(ASI) Il cittadino comune si chiede se non essendo stati in grado di contrastare una mononucleosi, saremo nelle condizioni di affrontare un’emergenza ben più grave.

“La notizia dei nove medici tra Gemelli e Spallanzani indagati per la morte di un giovane ventiseienne, avvenuta nel mese di settembre, a causa di una forma di mononucleosi desta enorme preoccupazione e deve far riflettere. Fermo restando che la giustizia dovrà fare il suo corso, resta da chiedersi se il reparto di Infettivologia dell’Inmi Spallanzani sia in grado di mettere in campo una reale rete di contrasto alle gravissime malattie come l’ebola così come sbandierato dal presidente della Regione Lazio Zingaretti”, così in una nota Fabrizio Santori, consigliere regionale del Lazio e membro della commissione Salute, in merito all’accusa della Procura di Roma per omicidio colposo.
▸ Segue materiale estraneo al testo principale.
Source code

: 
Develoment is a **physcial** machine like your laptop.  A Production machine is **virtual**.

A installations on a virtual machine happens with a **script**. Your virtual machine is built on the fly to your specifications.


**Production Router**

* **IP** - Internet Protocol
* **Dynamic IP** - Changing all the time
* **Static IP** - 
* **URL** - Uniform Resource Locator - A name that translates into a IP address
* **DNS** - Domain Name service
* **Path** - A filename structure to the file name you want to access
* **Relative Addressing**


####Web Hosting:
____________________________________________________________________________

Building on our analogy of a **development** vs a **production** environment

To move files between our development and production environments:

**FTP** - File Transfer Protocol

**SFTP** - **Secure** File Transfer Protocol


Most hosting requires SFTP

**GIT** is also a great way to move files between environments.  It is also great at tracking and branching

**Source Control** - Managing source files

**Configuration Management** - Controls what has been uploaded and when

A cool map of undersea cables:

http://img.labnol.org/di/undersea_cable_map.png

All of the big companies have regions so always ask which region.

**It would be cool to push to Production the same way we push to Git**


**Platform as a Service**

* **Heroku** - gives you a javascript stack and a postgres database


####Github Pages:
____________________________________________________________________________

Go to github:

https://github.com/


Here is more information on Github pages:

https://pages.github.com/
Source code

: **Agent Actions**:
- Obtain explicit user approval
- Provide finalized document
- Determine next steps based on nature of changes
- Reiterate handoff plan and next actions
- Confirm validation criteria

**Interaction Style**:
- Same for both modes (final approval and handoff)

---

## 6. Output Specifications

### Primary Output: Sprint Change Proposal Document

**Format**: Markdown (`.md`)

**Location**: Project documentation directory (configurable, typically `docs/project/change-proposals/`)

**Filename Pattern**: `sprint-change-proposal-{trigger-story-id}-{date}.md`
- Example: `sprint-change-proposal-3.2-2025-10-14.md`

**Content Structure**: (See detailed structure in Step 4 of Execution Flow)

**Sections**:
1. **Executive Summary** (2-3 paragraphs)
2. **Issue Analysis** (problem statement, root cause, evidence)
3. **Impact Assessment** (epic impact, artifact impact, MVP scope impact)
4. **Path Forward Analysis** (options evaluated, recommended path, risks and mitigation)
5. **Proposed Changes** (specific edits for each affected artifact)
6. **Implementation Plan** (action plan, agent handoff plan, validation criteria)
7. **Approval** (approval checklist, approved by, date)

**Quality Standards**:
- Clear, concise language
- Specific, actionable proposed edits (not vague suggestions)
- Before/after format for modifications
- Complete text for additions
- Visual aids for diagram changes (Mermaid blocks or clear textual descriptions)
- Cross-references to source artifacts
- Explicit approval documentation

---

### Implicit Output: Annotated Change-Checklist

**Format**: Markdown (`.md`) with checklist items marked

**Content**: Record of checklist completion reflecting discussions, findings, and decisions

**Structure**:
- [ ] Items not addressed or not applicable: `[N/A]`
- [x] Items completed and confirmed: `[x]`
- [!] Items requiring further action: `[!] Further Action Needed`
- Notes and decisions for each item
“Secondo i PM i sanitari di entrambi i nosocomi non sarebbero stati in grado infatti di intervenire con alcuna manovra né intubazione né incisione sotto il rigonfiamento che ostruiva la trachea per liberare le vie aree del giovane romano. Il cittadino comune, come il sottoscritto, si chiede se non essendo stati in grado di contrastare una mononucleosi saremo nelle condizioni di affrontare un’emergenza ben più grave sotto il profilo delle malattie contagiose e parassitarie, che viaggiano a rimorchio del grande flusso migratorio. L’emergenza sta colpendo diverse nazioni destando ogni giorno sempre più preoccupazione tra gli italiani e per tali motivi è necessario non abbassare mai la guardia”, conclude Santori.